Data excerpts:
[Start of Attachment]

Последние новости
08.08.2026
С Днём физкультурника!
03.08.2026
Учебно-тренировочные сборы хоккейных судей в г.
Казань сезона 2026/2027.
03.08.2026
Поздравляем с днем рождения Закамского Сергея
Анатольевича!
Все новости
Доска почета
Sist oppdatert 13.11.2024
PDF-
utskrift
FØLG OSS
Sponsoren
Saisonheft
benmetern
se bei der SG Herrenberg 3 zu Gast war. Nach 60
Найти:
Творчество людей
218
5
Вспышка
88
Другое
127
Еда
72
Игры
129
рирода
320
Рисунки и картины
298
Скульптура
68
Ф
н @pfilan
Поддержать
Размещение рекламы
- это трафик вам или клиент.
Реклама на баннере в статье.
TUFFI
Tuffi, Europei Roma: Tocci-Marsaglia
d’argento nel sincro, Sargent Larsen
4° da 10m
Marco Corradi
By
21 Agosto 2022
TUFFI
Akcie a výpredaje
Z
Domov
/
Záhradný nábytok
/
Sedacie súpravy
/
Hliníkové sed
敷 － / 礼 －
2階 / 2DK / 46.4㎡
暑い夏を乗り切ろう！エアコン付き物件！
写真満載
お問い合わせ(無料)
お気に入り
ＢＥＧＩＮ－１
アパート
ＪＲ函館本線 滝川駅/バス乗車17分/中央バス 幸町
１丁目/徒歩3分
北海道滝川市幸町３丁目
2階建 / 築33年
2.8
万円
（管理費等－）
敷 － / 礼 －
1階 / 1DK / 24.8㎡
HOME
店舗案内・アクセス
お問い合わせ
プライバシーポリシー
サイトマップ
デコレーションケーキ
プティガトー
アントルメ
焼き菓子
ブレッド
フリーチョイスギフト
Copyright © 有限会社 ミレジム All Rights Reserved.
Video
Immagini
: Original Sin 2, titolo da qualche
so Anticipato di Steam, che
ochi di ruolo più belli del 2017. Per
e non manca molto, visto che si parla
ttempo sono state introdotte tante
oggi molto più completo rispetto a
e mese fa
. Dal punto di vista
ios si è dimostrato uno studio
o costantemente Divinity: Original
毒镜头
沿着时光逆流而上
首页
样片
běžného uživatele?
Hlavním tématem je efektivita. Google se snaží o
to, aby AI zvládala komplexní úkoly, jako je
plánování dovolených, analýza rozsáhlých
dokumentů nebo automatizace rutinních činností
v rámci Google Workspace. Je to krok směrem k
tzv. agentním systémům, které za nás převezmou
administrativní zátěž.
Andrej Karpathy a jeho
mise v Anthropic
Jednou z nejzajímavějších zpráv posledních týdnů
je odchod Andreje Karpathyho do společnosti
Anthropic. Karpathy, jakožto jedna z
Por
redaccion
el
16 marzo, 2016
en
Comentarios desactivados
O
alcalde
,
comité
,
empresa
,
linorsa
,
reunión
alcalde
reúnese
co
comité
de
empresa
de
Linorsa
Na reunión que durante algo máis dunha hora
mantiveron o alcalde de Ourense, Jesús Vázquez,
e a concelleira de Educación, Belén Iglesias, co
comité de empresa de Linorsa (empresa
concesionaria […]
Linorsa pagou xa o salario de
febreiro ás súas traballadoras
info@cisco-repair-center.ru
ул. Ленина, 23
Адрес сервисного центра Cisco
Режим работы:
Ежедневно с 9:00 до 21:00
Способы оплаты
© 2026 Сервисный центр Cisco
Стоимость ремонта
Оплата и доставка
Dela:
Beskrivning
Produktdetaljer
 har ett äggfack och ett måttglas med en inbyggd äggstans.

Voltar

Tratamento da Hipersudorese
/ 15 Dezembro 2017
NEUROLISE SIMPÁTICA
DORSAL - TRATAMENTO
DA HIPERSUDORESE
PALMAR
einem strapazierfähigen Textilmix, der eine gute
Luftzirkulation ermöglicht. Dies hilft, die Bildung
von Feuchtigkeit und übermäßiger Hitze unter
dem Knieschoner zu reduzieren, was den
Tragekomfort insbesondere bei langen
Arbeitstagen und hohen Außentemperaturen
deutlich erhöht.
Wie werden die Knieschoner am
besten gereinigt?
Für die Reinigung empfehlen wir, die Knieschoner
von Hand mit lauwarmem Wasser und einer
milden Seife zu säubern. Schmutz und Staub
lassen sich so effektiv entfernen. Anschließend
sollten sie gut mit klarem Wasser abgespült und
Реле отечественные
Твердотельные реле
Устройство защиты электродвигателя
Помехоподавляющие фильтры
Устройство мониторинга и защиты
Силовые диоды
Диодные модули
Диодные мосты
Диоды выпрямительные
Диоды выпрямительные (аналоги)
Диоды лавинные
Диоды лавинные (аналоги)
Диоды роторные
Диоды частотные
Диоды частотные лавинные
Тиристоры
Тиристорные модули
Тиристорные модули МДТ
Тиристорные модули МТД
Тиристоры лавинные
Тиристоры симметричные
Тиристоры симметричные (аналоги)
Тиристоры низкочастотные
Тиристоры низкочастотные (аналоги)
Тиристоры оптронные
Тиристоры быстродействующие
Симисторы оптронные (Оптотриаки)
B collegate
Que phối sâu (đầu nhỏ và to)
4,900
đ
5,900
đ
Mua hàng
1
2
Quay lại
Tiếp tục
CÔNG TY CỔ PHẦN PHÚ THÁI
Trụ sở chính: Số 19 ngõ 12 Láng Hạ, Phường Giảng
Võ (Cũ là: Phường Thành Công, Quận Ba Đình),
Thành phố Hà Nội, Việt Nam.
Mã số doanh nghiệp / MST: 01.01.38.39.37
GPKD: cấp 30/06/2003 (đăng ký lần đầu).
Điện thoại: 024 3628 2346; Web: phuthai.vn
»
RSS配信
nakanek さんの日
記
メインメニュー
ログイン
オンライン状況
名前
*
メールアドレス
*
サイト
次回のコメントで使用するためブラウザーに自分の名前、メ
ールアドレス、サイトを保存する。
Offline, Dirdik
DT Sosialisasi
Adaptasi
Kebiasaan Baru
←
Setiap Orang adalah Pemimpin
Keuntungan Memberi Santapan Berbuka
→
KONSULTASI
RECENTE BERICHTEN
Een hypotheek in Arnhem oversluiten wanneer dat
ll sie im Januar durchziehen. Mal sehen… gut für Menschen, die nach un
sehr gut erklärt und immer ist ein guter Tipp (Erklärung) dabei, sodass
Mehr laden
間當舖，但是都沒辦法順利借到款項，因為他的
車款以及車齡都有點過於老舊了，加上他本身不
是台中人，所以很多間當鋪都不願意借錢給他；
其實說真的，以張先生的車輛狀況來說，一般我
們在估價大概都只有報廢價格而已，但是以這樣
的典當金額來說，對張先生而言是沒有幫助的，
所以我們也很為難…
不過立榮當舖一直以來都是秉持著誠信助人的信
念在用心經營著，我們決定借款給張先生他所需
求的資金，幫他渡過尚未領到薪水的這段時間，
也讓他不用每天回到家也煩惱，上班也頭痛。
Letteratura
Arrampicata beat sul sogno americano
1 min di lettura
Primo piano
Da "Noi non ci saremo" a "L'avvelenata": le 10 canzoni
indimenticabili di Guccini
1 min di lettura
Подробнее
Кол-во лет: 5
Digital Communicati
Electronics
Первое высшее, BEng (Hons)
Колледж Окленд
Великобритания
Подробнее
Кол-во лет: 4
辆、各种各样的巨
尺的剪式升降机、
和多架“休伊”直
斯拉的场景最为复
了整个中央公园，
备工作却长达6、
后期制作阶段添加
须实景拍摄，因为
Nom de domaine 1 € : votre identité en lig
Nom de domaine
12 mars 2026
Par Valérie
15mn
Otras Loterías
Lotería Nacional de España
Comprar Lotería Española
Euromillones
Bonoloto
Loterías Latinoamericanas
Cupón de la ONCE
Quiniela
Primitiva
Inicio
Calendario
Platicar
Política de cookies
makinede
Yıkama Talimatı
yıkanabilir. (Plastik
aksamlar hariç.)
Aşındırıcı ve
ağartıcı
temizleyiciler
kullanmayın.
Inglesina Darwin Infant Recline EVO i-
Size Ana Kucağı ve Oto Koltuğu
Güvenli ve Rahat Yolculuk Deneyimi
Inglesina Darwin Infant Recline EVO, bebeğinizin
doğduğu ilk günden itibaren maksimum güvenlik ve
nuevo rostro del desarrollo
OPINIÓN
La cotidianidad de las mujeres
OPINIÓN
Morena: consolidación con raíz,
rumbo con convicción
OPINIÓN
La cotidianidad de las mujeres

[End of Attachment]

> WORK ITEM:
Say only the number of lines of the data above in which the string "аналоги" occurs.

> SOLUTION:
4